Crestor is the newest member of a family of drugs called statins that reduce cholesterol levels in the blood by blocking the synthesis of cholesterols by the body. In general, the drugs have been shown to be very effective in reducing the risk of heart attack and stroke, even in patients who do not have unusually high levels of cholesterol.

The most common severe side effect of statins is rhabdomyolysis, a potentially life-threatening deterioration of muscle tissue. One statin drug, Baycol, has already been removed from the market because it is much more likely to produce muscle damage than the other statins.

Critics charge that Crestor is more similar to Baycol than to the other statins in its potential for damaging muscles. They also say that there have been at least 29 cases of severe kidney damage associated with use of the drug.

AstraZeneca halted clinical trials of the drug in 2001 following reports of kidney damage and early stages of rhabdomyolysis among subjects receiving an 80-milligram dose. The drug is now sold in doses ranging from 5 to 40 milligrams, although there are restrictions on use of the 40-milligram formulation.

Meridia

Meridia increases the concentration in the brain of three neurotransmitters -norepinephrine, serotonin and dopamine -in an effort to decrease appetite.

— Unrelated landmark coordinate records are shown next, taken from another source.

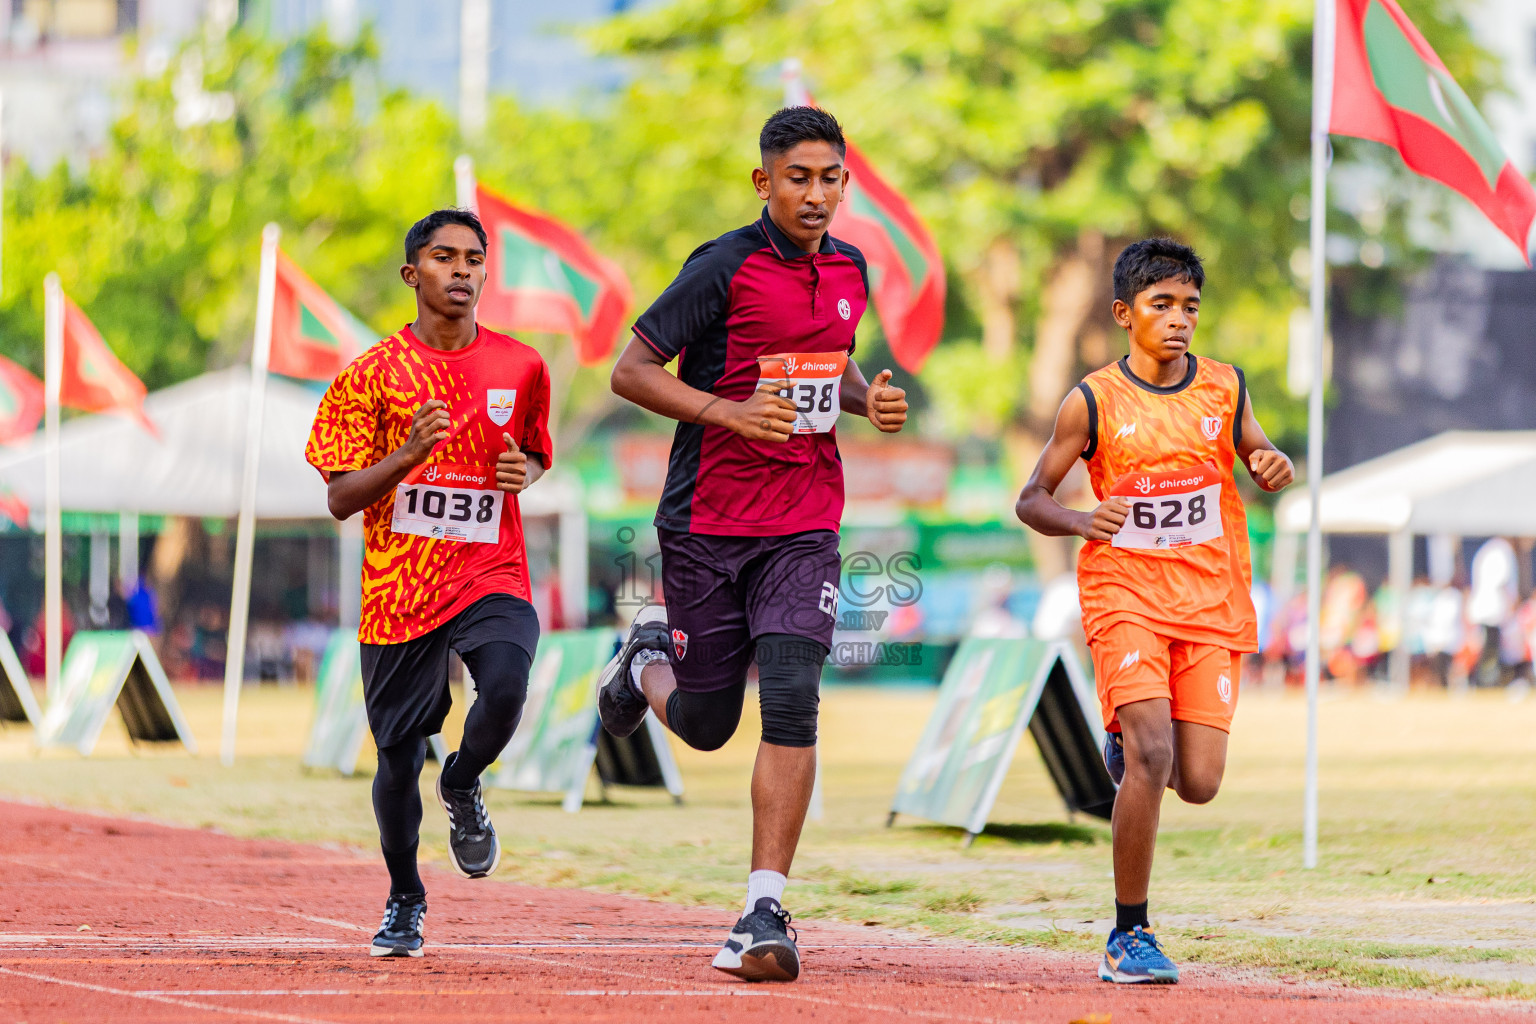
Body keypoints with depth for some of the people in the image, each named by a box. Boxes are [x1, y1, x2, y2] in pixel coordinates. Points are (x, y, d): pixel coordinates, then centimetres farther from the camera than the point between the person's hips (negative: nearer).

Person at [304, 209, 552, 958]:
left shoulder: (520, 368, 5)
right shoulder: (373, 374, -1)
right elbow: (339, 498, -3)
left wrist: (523, 471, -1)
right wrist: (407, 456, -20)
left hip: (489, 573, 1)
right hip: (398, 586, 0)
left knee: (506, 684, -29)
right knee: (398, 756, 2)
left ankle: (462, 787, 6)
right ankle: (404, 899, 30)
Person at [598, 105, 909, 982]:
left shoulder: (849, 270, 8)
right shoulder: (725, 268, -10)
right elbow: (631, 371, -10)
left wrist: (866, 397, 4)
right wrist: (731, 411, -22)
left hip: (806, 527, 3)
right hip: (708, 522, -3)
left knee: (792, 702, -15)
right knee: (706, 723, 8)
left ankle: (766, 912, -13)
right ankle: (649, 661, 45)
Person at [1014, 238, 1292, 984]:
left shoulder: (1225, 388, 4)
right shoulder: (1093, 401, -3)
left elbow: (1259, 458, 16)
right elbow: (1031, 500, 2)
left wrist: (1275, 470, -9)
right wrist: (1083, 522, -20)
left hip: (1210, 603, 3)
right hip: (1126, 594, -3)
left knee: (1198, 782, -4)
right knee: (1151, 755, -21)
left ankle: (1127, 743, 34)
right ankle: (1129, 936, -9)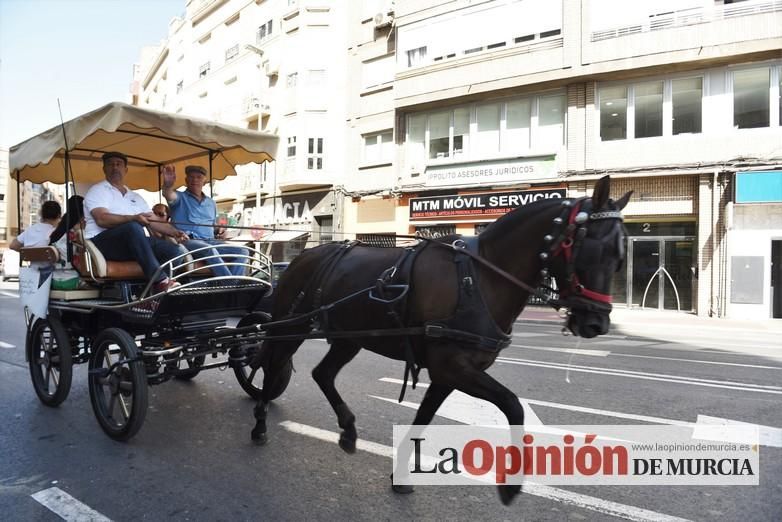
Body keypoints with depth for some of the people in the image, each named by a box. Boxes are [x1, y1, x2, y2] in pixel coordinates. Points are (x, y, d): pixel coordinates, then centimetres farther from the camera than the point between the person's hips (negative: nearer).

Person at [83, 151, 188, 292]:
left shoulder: (135, 197, 27)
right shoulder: (98, 190, 7)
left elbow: (154, 222, 19)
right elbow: (102, 219, -12)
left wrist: (174, 232, -1)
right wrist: (133, 218, -28)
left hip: (133, 242, 6)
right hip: (102, 242, -6)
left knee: (174, 250, -17)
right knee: (133, 227, -37)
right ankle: (160, 280, -41)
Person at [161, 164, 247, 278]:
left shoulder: (211, 203, 25)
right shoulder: (180, 197, 10)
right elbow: (169, 195, -15)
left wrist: (219, 230, 6)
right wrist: (167, 184, -39)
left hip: (210, 241, 5)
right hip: (187, 241, -5)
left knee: (242, 251, -17)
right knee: (210, 251, -38)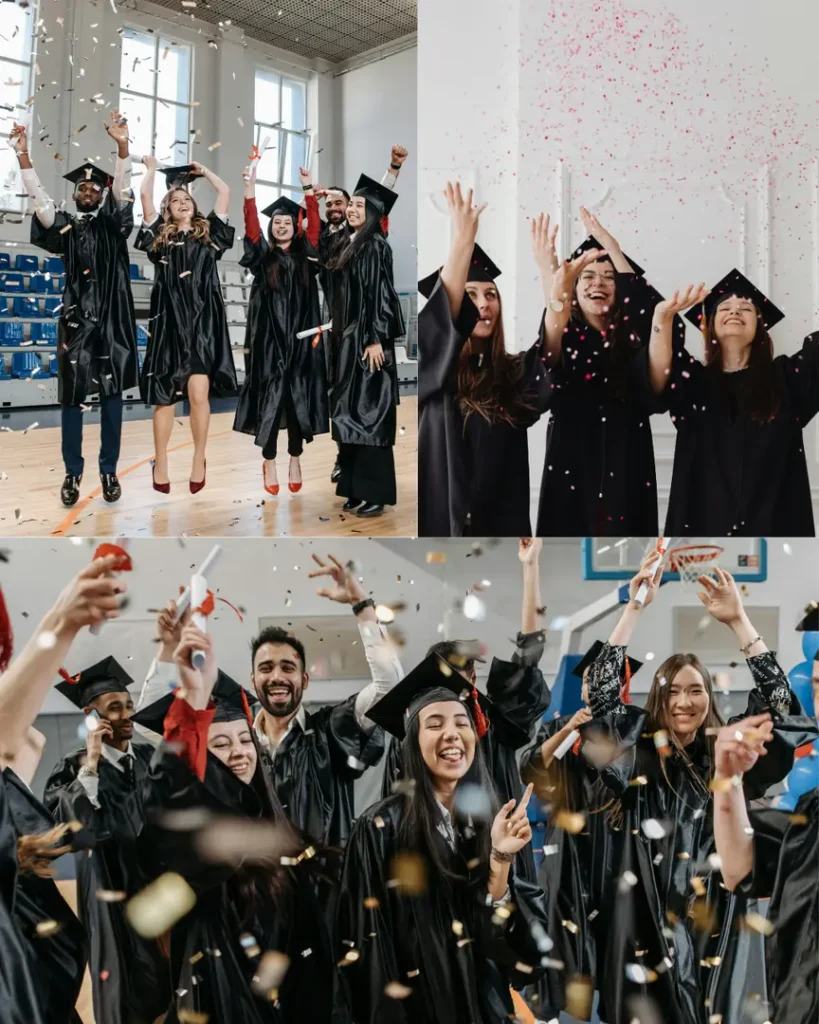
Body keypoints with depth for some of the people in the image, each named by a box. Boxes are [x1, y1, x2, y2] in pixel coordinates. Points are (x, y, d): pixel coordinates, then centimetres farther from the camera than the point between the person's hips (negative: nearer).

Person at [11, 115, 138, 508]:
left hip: (111, 318, -1)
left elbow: (122, 189, -8)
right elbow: (38, 196, -2)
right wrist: (22, 154, -15)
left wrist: (122, 144, -23)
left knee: (111, 395, 3)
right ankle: (73, 473, 9)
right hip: (76, 318, 1)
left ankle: (108, 470, 12)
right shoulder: (65, 226, 10)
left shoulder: (113, 224, 7)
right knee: (72, 396, 2)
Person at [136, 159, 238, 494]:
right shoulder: (160, 236, 12)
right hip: (169, 323, 0)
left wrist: (202, 171, 24)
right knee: (165, 398, 1)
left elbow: (225, 192, 12)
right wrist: (151, 167, 21)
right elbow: (145, 195, 6)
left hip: (203, 322, 0)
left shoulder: (208, 233, 14)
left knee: (199, 394, -11)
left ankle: (199, 462, 1)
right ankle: (160, 464, 9)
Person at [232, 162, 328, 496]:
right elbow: (251, 225, -7)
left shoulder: (305, 254, 10)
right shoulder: (262, 255, 6)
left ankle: (295, 460, 15)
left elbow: (314, 224, 3)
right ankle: (269, 463, 7)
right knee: (269, 401, -1)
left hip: (301, 340, 2)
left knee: (299, 400, 4)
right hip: (269, 341, -1)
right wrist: (249, 185, -18)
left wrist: (308, 187, -3)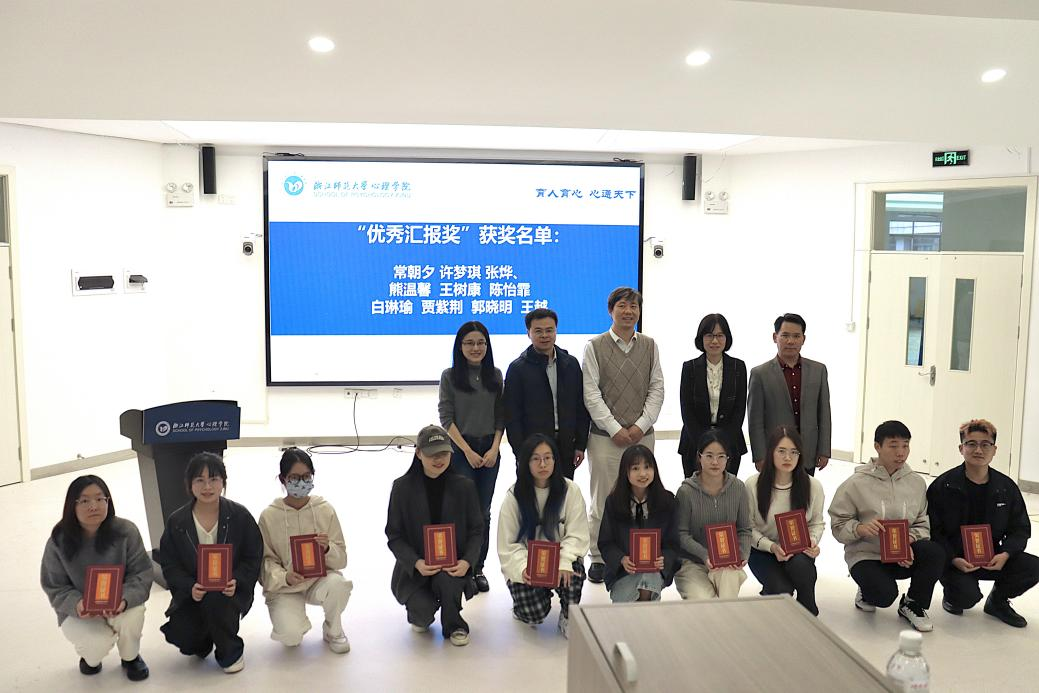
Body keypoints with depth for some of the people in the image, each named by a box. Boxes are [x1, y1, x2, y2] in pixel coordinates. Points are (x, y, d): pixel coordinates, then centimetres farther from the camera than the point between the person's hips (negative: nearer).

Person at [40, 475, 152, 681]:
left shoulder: (125, 531, -17)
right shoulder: (58, 542, -16)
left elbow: (142, 573, -12)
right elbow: (55, 588, -8)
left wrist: (125, 599, -32)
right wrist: (77, 604, -29)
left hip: (118, 604, 0)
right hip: (78, 612, 0)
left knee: (133, 615, -34)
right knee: (98, 645, -29)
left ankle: (130, 657, 2)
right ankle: (89, 655, 14)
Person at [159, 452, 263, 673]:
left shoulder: (240, 516, -7)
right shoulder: (176, 521, -4)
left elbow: (253, 558, -3)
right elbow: (170, 565, -1)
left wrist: (235, 581, -22)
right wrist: (190, 587, -20)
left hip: (229, 589, -2)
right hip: (191, 592, 2)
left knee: (215, 601, -34)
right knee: (180, 635, -20)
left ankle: (230, 652, -4)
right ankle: (203, 642, 22)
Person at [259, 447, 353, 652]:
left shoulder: (325, 509, -4)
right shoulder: (269, 516, -7)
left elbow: (341, 559, -2)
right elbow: (266, 559, -4)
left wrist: (327, 549, -24)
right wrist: (285, 578, -24)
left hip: (320, 579, 1)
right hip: (284, 588, -1)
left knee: (337, 583, -34)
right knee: (290, 636, -28)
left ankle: (333, 631, -1)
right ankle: (290, 620, 13)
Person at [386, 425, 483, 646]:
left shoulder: (464, 486, -2)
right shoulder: (402, 487, -6)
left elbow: (477, 529, 1)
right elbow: (394, 535, -4)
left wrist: (467, 561, -18)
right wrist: (416, 563, -21)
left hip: (453, 564, 1)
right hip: (414, 568, -1)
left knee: (446, 580, -34)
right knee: (423, 616, -24)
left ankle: (454, 626, -1)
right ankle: (419, 610, 17)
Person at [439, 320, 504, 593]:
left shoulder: (495, 375, 6)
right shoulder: (450, 376, -3)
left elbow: (501, 417, 7)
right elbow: (446, 419, -5)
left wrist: (494, 448, -6)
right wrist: (468, 451, -10)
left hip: (490, 450, 3)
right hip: (461, 450, -3)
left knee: (484, 511, 8)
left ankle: (478, 569, 18)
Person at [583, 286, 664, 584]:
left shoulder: (649, 346, 10)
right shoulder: (595, 346, 1)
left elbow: (657, 389, 7)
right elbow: (591, 393, -4)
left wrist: (641, 426, -5)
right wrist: (615, 428, -10)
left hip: (642, 436, 3)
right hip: (605, 436, -3)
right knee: (603, 499, 0)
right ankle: (599, 558, 12)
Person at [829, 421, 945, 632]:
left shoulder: (916, 482, 4)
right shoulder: (856, 483, -8)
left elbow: (923, 525, 6)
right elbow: (838, 526, -7)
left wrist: (910, 541, -16)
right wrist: (860, 528, -28)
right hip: (865, 555, -4)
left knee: (936, 551, -27)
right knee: (885, 595, -31)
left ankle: (913, 605, -1)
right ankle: (867, 592, 11)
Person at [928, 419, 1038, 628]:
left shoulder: (1006, 487, 1)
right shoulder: (943, 486, -10)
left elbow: (1021, 528, 7)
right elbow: (933, 530, -10)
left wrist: (1005, 554, -13)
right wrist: (953, 559, -23)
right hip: (953, 559, -4)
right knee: (968, 596, -30)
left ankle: (998, 601, 11)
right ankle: (952, 594, 11)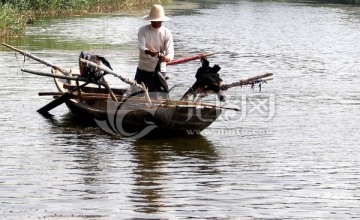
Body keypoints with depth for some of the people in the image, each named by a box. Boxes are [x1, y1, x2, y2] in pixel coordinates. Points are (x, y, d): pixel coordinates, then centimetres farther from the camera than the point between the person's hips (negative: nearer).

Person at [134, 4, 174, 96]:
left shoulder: (167, 33, -4)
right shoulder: (143, 30, -5)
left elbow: (170, 52, -14)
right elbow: (141, 47, -18)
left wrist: (166, 58, -39)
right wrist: (148, 52, -42)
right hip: (143, 69, 1)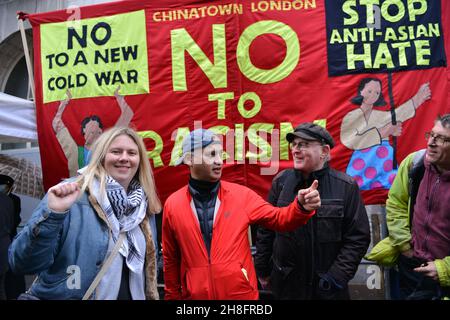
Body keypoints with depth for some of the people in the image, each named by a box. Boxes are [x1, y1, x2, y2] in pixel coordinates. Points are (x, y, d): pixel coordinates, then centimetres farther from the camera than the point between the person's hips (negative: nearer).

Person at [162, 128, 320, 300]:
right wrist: (172, 295, 12)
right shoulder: (172, 205, -3)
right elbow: (171, 259, 5)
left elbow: (277, 218, -1)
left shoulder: (241, 195, -4)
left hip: (241, 293, 0)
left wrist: (301, 207, -21)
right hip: (196, 295, 0)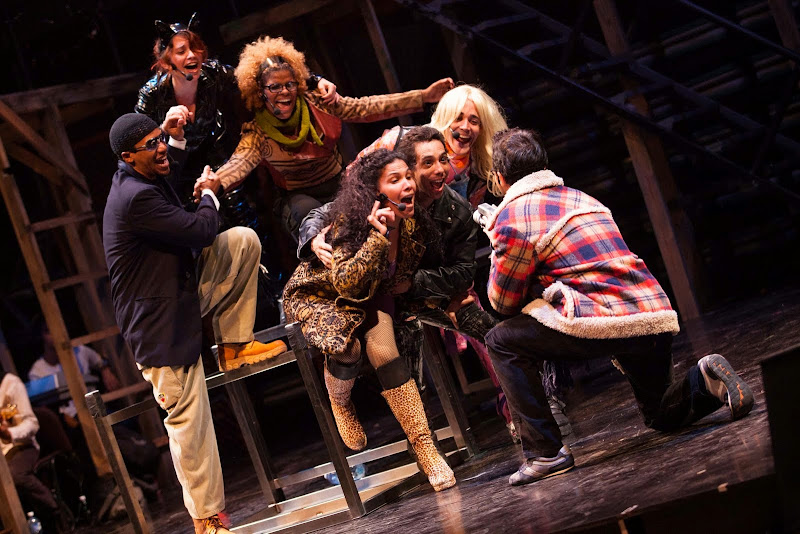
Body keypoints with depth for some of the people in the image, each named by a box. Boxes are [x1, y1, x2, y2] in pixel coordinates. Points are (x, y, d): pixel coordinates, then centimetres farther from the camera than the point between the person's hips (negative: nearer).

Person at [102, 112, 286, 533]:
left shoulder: (143, 180, 2)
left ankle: (233, 347, 9)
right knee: (189, 424, -2)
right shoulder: (134, 197, -28)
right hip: (161, 322, -9)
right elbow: (200, 231, -24)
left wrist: (176, 138, 12)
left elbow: (167, 169, 30)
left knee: (244, 240, 3)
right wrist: (209, 194, -4)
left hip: (185, 291, 9)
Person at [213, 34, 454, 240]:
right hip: (298, 198, -3)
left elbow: (367, 108, -7)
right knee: (308, 212, -36)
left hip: (337, 185, 3)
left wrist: (424, 96, -15)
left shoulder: (317, 104, -5)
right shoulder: (257, 133, -11)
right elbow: (240, 162, -29)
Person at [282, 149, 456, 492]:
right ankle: (339, 404, 1)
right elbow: (346, 284, -38)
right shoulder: (348, 222, -29)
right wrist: (378, 236, -43)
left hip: (370, 297, 4)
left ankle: (424, 446, -23)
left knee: (383, 350, -24)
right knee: (347, 347, -33)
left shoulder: (411, 223, -12)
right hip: (317, 296, -4)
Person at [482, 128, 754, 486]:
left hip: (606, 322, -7)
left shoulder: (513, 219, 0)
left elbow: (503, 302, 9)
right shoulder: (578, 198, 23)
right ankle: (704, 380, -2)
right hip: (658, 318, 7)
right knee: (662, 416, 29)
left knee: (502, 342, 10)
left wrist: (499, 253, 25)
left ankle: (545, 452, 4)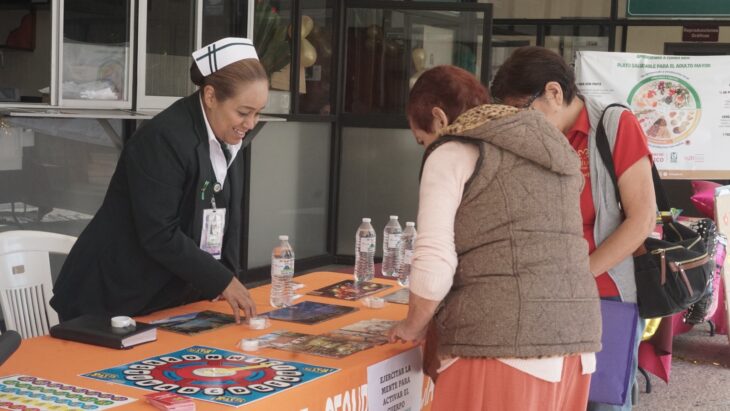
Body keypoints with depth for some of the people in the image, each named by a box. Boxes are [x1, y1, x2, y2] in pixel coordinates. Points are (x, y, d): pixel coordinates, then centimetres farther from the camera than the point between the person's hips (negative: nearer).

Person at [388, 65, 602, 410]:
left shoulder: (452, 153, 0)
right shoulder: (556, 151, 21)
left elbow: (434, 269, -9)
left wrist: (413, 326, 9)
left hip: (502, 342, -7)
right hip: (575, 334, 7)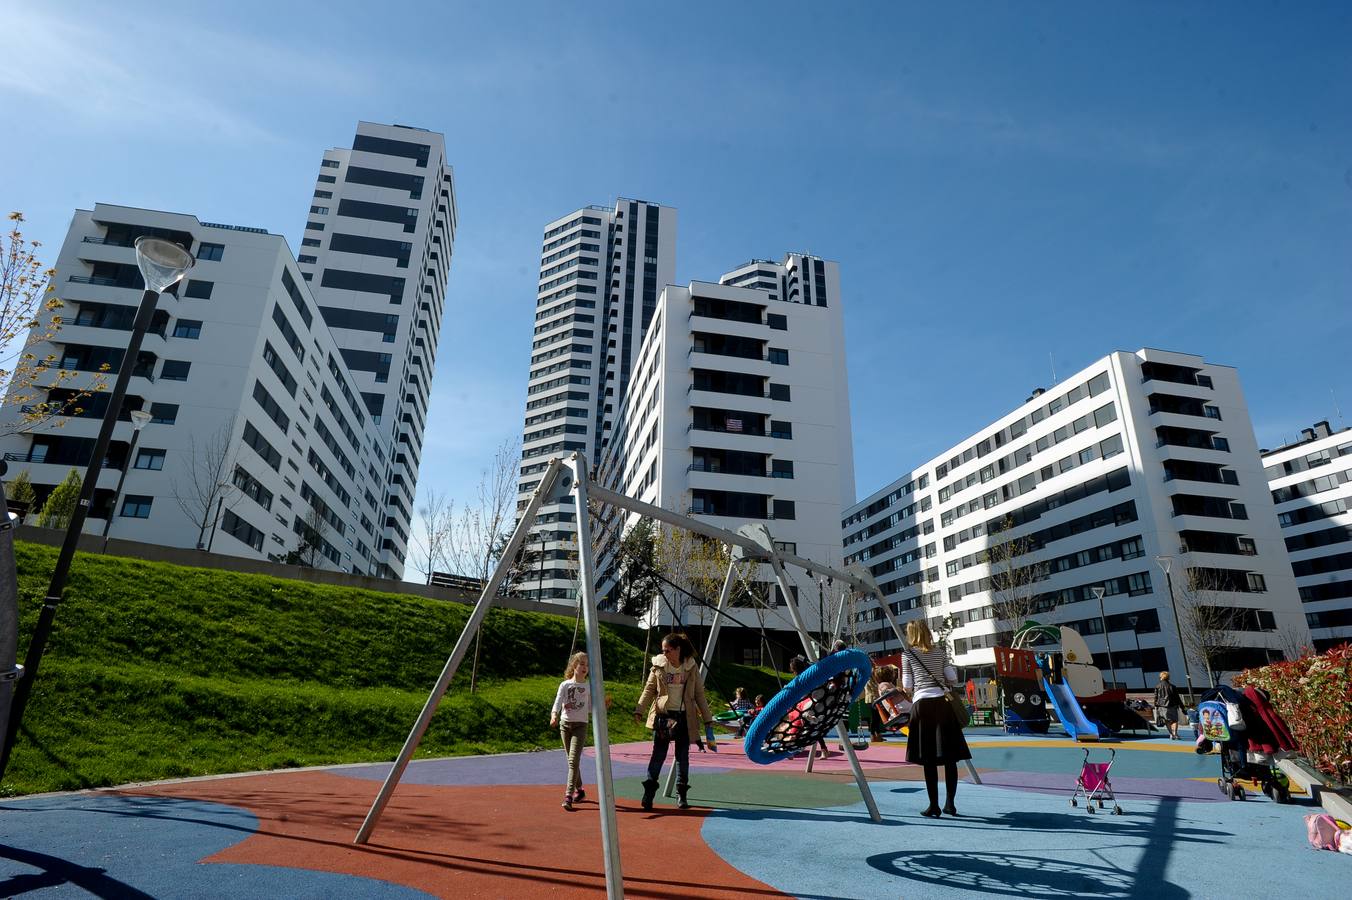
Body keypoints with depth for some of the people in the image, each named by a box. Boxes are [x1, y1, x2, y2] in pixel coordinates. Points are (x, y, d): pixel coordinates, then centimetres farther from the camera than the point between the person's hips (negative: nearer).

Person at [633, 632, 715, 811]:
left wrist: (707, 719, 5)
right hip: (662, 715, -1)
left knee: (683, 756, 6)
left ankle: (681, 795, 17)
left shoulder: (691, 667, 0)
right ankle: (649, 792, 4)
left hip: (684, 716, 1)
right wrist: (639, 710, -9)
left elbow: (699, 694, 5)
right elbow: (649, 689, 3)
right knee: (659, 754, -3)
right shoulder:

Like all other diet drugs, it is only minimally effective. A review published last May showed that the average weight loss among Meridia users was only 9.8 pounds after a year of use, and much of that lost weight eventually returned after drug use was halted.

Like most drugs that affect brain chemistry, Meridia causes dry mouth, headache, insomnia and other problems. It also increases blood pressure in direct proportion to the dosage and has been associated with some heart abnormalities. There have been reports of serious cardiovascular events requiring hospitalization and some deaths associated with Meridia use.

The most dangerous side effect occurs when it is used in at the same time as other drugs that raise serotonin levels in the brain, particularly antidepressants, but also Parkinson's drugs, migraine drugs and illegal drugs, such as cocaine and ecstasy.

These drugs can combine to produce a potentially life-threatening condition called serotonin syndrome. Symptoms can include confusion, agitation, lethargy, spasms, tremors and a condition called autonomic instability that includes elevated temperature, rapid heart rate, sweating, nausea, diarrhea and dilated pupils.

An FDA advisory panel initially recommended against approval of the drug but was overruled when Abbott filed suit against the agency. The drug is currently banned in Italy and is under active investigation in France and the United Kingdom, where there have been more than 100 serious adverse reactions and two deaths.

Serevent

Serevent Salmeterol, which is used to open air passages in the lungs in the treatment of asthma, is the primary ingredient in Serevent, typically used twice a day to provide long-lasting protection against allergies and asthmas. It is not used to combat short periods of intense asthmatic activity.

The drug is probably the least problematic of those cited in the congressional testimony. The primary concern is that it can actually increase the risk of life-threatening asthma episodes and asthma deaths in some patients.

That concern arises from a large clinical trial of the drug begun by GlaxoSmithKline in 1996. The study was terminated prematurely in January 2003 because of initial indications of increased risk of death.

Although the data form the study have not yet been published, the product warning label required by FDA says that there were 13 deaths out of 13,174 patients treated for 28 weeks, compared with four deaths among 13,179 patients receiving a placebo. The risk was higher in blacks than in Caucasians, but data were not presented.